Jamie M. Sias, MD
As one of Touro’s newest OBGYN physicians, Dr. Jamie Sias brings a modern, patient-centered approach to her practice and welcomes her patients’ desires to employ alternative birthing options. “We’re moving away from seeing pregnancy as a burden and moving toward seeing it as a normal and natural part of the life cycle,” Dr. Sias explained. “I educate my patients so that they can be fully engaged in their pregnancies and births.”
Dr. Sias’ story mirrors that of many New Orleans transplants: “I came here in 1999 for my undergraduate studies at Xavier University, and I knew I wanted to stay.” When she was offered the opportunity to practice at Touro, where she’d had the chance to study during medical school, she eagerly accepted. Today, she is a part of Crescent City Physicians and is steadily building a base of patients who she hopes will be with her long-term.
Why obstetrics and gynecology?
My specialty chose me. I grew up on a farm in Opelousas, Louisiana, where my family raised cows. When I was seven, I got to help the veterinarian deliver a breeched calf. The experience made a huge impression on me. I thought that being able to bring a new life into the world was just the coolest thing. When I went to medical school, I completed a rotation with Dr. Rebecca Perret [of Crescent City Physicians] and that solidified it for me.
Do you have other roles outside of your clinical practice?
I am a mentor at Xavier University in the pre-med department. I have been invited to speak about women’s health at some of the local churches. I am incredibly passionate about community outreach, as I realize that is a way that we can impact so many young women and men.
ABOUT MY PRACTICE
What most challenges you?
In medical school, we learn how to care for patients, but it’s not until beginning to practice in the community that we begin to learn how to run a practice and all that it entails. There are good, long-awaited challenges that I can’t wait to tackle.
What have you found most rewarding so far?
I enjoy the constant interaction with patients. In OBGYN, we get to see our patients throughout their lifespan: when they’re born, as they grow up, when they have their babies and later in life when they go through menopause. I’ve really enjoyed beginning to cultivate those relationships.

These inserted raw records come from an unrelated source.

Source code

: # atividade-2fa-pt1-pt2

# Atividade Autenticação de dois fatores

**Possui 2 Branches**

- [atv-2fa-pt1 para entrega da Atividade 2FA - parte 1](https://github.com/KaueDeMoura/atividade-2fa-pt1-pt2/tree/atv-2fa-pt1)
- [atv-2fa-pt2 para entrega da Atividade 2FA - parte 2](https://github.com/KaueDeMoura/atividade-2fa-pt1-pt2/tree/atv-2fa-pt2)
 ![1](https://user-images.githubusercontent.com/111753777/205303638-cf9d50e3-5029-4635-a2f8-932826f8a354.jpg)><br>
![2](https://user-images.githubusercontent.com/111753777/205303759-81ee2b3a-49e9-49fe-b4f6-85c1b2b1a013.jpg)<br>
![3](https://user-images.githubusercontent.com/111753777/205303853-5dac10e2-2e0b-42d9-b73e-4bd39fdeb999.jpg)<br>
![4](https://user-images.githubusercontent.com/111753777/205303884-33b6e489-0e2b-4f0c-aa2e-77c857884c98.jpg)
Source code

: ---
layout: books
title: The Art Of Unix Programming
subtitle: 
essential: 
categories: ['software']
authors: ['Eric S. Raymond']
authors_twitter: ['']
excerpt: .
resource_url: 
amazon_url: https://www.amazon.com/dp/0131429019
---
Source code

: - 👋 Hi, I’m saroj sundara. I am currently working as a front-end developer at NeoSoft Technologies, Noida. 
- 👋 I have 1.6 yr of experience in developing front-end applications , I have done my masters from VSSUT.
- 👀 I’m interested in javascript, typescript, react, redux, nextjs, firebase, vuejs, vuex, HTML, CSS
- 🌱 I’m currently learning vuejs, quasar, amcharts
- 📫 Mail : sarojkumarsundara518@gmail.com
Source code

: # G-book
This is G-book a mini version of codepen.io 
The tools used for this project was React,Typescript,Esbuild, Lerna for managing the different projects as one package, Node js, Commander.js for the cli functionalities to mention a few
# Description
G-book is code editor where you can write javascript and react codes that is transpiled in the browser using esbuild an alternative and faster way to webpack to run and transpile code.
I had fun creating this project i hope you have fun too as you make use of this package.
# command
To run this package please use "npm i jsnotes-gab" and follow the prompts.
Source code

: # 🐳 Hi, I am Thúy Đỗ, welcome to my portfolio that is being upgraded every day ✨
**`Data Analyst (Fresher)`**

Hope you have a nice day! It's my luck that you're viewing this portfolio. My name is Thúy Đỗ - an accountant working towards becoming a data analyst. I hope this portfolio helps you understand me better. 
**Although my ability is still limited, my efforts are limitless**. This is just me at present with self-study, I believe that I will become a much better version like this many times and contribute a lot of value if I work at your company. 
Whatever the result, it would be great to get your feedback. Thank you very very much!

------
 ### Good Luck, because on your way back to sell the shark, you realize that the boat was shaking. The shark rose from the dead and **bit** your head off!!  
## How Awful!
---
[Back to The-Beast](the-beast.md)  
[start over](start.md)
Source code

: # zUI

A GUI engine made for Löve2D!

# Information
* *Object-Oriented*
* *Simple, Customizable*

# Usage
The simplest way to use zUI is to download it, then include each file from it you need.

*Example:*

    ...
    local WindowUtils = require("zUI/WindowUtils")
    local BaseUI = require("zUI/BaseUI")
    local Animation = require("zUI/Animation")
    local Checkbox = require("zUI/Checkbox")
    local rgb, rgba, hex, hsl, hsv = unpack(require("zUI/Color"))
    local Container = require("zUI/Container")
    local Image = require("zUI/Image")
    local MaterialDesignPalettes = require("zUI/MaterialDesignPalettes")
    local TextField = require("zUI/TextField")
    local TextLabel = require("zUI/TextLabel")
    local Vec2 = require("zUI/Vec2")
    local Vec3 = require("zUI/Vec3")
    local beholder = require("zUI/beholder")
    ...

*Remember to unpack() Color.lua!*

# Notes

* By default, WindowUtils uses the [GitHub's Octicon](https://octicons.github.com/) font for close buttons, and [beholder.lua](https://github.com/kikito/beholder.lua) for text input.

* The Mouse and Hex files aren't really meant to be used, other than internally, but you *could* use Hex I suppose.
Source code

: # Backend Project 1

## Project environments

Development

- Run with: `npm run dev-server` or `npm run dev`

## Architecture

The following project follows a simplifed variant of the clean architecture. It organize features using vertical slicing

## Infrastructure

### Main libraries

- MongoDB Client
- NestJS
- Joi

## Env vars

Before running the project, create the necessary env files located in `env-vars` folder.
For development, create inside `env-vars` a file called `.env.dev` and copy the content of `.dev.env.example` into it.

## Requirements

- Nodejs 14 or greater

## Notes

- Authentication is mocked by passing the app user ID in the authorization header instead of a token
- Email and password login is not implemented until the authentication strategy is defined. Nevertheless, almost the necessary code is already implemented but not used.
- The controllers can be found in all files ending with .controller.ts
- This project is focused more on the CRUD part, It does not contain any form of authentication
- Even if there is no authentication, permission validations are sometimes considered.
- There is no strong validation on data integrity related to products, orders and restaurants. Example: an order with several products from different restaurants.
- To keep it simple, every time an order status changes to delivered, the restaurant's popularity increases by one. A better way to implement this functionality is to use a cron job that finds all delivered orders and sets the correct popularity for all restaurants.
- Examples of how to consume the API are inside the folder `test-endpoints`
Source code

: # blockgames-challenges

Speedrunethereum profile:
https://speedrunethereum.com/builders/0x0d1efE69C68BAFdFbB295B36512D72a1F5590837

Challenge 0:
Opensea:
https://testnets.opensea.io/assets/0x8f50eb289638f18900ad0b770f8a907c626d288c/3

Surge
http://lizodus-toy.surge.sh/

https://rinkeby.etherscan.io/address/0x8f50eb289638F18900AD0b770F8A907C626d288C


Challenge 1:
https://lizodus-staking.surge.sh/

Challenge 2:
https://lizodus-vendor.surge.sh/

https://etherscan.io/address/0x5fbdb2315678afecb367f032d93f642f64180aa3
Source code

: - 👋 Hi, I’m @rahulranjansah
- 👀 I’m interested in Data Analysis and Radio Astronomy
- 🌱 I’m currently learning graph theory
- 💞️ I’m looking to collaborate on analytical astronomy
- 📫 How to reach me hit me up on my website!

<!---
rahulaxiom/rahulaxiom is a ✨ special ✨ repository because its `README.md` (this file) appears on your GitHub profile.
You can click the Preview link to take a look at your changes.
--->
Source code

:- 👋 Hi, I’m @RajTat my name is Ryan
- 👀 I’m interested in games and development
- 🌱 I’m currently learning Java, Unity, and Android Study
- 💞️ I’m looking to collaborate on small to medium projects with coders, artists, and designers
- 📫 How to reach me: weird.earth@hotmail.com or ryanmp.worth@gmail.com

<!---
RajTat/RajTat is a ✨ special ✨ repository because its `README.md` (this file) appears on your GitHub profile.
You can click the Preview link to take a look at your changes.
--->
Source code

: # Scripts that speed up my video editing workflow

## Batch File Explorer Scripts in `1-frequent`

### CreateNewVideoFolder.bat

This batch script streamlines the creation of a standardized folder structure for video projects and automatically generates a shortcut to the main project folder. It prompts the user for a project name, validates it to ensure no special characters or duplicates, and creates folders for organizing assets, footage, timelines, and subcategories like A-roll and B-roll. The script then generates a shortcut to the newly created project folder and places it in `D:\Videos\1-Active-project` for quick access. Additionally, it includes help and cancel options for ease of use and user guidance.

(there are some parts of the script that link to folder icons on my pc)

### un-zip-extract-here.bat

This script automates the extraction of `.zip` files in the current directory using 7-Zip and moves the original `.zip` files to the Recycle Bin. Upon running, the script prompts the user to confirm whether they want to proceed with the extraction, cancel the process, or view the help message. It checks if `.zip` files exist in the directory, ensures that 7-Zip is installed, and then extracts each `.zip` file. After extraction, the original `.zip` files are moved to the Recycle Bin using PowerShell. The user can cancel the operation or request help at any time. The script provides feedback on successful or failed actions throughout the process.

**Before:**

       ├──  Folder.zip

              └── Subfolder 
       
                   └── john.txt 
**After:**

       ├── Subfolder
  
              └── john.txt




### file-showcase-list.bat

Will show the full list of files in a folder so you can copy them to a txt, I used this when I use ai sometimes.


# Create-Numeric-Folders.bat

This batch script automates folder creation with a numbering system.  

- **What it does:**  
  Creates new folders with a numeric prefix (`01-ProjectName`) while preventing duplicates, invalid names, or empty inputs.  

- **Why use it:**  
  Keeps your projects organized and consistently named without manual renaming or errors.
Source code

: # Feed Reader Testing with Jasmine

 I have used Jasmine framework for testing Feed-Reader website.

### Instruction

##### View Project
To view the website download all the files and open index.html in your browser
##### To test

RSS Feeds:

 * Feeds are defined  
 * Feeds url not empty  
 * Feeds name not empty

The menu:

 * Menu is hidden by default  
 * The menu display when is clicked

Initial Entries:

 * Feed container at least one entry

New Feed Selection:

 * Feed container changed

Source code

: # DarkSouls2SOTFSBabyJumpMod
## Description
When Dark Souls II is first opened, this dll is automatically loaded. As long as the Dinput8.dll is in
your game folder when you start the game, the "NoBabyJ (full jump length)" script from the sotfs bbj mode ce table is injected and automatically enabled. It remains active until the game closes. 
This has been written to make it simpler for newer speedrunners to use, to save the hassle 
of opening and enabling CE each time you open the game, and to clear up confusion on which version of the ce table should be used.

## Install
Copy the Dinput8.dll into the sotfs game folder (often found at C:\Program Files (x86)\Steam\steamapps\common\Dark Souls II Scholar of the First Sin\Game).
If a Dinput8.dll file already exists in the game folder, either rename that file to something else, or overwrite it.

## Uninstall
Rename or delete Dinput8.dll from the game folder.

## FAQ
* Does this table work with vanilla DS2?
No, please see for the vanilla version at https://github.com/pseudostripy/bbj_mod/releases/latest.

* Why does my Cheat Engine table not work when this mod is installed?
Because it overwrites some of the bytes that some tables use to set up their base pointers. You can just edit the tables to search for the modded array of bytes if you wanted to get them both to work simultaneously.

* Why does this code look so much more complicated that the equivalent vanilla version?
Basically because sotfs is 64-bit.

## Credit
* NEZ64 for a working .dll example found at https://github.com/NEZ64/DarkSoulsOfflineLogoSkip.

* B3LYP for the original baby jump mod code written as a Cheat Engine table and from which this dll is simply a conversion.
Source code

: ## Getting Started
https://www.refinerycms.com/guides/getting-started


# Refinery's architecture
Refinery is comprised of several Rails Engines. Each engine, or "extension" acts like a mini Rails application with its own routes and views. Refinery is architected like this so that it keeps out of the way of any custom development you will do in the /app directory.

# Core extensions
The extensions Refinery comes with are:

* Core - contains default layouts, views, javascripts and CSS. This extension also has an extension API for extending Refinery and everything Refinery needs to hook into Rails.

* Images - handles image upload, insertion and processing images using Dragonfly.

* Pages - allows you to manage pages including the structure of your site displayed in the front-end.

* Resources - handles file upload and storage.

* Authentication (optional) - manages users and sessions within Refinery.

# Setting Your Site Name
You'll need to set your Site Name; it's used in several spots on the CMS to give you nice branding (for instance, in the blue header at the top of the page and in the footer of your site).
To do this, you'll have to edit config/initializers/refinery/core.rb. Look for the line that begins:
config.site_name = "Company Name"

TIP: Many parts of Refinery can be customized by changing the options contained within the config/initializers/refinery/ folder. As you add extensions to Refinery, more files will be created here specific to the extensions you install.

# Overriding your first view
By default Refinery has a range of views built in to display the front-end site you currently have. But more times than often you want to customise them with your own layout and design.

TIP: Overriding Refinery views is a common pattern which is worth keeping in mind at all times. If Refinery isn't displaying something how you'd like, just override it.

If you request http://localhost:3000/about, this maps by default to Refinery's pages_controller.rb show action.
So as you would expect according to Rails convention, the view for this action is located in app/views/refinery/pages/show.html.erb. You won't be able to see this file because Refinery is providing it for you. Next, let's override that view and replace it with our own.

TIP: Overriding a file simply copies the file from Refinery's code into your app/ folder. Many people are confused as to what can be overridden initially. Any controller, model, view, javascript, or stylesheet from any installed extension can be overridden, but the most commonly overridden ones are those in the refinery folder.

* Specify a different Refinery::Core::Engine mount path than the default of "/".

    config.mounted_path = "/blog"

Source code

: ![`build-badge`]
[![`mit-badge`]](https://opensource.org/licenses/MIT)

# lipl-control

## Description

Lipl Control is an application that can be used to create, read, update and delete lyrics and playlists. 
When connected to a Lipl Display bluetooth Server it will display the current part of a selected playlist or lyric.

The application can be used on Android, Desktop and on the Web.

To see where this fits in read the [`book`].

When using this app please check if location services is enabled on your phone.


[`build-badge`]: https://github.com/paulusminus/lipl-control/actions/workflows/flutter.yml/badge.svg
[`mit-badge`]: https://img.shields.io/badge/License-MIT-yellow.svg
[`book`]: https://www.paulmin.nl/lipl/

How do you make first-time patients feel comfortable?
I just take the time to talk to them and show them up front that I’m going to be honest with them. Once they get to know me and I get to know them, we can have open and honest conversation.
How do you educate your pregnant patients on their birthing options?
For women with low-risk pregnancies, I’ll provide resources about birthing classes, what they can expect, what the different birthing options are and, if they’re interested, I’ll put them in touch with a doula or a birthing coach. For first-time teenage mothers, I refer them to a nurse-partnership program to help them through the pregnancy and postpartum experiences. For all of my pregnant patients, the whole goal is a healthy pregnancy and birth. I believe in providing as much information as possible so that my patients can make their own informed decisions.
I’m lucky because Touro embraces alternative birthing. They have the capabilities to offer water births and they work with midwives. I love that I can offer these options to my patients.
What else do you like about working for Touro?
The family-friendly atmosphere. Touro is a place where patients are treated with kindness and care — as people and not just as patients.
4000 Bienville Street, Ste. B
New Orleans, LA 70119
3322 St. Claude Avenue
New Orleans, LA 70117
LSU School of Medicine, New Orleans, LA
Obstetrics and Gynecology
“I always equate a patient to a loved one. I approach each patient by thinking how I would want someone to treat my mother, my sisters or my nieces.”